■ **Your assignment**:
Convert everything from the start of the data down through the line containing "destekler ve bebeğinizin" into a Markdown table, skipping blank lines. Use two columns: Row, giving the row number, and Text, giving the line.

==== Data ====

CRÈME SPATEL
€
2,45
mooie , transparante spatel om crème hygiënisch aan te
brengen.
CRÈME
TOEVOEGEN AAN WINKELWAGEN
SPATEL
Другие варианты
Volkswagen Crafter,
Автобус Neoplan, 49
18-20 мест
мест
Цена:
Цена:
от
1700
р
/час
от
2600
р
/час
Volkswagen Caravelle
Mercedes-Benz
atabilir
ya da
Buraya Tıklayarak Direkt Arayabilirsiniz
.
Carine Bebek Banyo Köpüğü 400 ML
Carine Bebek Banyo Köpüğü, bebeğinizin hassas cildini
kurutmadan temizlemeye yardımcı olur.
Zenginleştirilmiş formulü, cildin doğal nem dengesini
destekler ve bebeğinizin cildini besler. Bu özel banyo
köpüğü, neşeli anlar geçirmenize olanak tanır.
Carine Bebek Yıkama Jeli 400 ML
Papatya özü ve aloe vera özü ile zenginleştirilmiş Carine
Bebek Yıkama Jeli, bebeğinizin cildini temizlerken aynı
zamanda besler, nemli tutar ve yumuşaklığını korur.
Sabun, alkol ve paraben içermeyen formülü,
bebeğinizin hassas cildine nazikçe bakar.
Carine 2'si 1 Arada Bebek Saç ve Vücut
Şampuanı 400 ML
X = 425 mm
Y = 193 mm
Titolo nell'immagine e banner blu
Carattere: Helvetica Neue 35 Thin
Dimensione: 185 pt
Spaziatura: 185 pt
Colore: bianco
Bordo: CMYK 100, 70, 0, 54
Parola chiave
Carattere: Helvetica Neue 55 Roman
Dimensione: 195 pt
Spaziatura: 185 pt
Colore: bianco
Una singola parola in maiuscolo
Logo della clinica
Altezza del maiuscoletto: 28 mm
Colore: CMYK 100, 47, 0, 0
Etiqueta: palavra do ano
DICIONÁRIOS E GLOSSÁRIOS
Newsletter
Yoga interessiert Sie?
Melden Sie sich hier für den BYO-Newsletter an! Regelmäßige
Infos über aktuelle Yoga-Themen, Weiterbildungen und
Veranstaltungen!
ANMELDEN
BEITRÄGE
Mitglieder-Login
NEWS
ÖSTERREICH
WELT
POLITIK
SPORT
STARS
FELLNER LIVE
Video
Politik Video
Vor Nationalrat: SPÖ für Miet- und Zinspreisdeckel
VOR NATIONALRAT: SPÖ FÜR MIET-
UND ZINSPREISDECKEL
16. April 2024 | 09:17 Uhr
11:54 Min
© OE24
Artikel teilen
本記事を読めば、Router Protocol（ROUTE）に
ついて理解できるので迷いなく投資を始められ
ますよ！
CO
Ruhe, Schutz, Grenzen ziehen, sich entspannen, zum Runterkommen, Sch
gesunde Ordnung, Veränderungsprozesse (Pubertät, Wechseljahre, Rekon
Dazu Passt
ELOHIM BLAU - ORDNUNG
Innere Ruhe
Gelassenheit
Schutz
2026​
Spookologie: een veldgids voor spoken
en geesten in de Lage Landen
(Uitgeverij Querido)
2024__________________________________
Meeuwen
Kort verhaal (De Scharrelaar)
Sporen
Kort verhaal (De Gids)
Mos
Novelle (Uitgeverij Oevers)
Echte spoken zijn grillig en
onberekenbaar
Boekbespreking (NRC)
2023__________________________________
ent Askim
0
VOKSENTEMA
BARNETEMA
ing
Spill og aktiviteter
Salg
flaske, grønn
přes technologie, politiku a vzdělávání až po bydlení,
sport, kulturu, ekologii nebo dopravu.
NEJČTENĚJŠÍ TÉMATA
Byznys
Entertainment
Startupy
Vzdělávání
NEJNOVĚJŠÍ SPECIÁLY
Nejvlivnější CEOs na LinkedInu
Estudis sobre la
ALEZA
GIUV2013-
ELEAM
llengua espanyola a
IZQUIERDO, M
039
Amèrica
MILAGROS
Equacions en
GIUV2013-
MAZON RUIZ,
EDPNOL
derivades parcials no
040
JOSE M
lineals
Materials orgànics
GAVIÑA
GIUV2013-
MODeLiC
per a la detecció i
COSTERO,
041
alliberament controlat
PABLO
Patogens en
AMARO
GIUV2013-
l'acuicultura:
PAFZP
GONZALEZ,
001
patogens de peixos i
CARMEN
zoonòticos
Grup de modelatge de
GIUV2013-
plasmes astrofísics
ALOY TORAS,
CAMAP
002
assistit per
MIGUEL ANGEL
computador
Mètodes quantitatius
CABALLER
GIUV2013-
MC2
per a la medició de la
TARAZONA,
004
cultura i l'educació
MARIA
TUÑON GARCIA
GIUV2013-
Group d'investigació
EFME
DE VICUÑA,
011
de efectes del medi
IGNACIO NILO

====

■ **Answer to the problem**:
| Row | Text |
|---|---|
| 1 | CRÈME SPATEL |
| 2 | € |
| 3 | 2,45 |
| 4 | mooie , transparante spatel om crème hygiënisch aan te |
| 5 | brengen. |
| 6 | CRÈME |
| 7 | TOEVOEGEN AAN WINKELWAGEN |
| 8 | SPATEL |
| 9 | Другие варианты |
| 10 | Volkswagen Crafter, |
| 11 | Автобус Neoplan, 49 |
| 12 | 18-20 мест |
| 13 | мест |
| 14 | Цена: |
| 15 | Цена: |
| 16 | от |
| 17 | 1700 |
| 18 | р |
| 19 | /час |
| 20 | от |
| 21 | 2600 |
| 22 | р |
| 23 | /час |
| 24 | Volkswagen Caravelle |
| 25 | Mercedes-Benz |
| 26 | atabilir |
| 27 | ya da |
| 28 | Buraya Tıklayarak Direkt Arayabilirsiniz |
| 29 | . |
| 30 | Carine Bebek Banyo Köpüğü 400 ML |
| 31 | Carine Bebek Banyo Köpüğü, bebeğinizin hassas cildini |
| 32 | kurutmadan temizlemeye yardımcı olur. |
| 33 | Zenginleştirilmiş formulü, cildin doğal nem dengesini |
| 34 | destekler ve bebeğinizin cildini besler. Bu özel banyo |